■ **Task**:
Report all lines in the records that hold the string "sich".

Collected data:
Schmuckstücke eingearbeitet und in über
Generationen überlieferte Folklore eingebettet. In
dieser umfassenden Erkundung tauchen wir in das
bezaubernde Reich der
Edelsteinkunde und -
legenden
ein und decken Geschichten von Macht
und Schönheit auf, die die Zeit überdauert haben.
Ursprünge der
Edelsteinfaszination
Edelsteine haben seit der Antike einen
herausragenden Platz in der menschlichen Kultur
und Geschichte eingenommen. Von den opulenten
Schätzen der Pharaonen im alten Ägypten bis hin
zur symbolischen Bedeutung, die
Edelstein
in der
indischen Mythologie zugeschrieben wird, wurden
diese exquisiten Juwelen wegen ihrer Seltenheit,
* * *
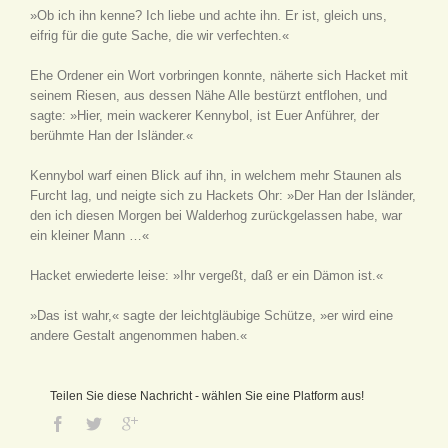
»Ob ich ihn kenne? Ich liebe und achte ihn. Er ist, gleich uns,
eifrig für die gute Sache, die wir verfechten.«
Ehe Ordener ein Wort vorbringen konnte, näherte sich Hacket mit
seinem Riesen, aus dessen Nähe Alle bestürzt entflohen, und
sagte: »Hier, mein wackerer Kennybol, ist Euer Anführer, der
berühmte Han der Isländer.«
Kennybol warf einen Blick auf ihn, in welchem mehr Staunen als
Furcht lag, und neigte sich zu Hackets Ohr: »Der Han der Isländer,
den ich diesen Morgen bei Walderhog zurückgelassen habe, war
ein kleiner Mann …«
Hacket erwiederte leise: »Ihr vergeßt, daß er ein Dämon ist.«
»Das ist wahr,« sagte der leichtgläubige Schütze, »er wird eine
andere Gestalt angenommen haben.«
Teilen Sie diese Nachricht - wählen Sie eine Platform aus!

■ **Completed task**:
Ehe Ordener ein Wort vorbringen konnte, näherte sich Hacket mit
Furcht lag, und neigte sich zu Hackets Ohr: »Der Han der Isländer,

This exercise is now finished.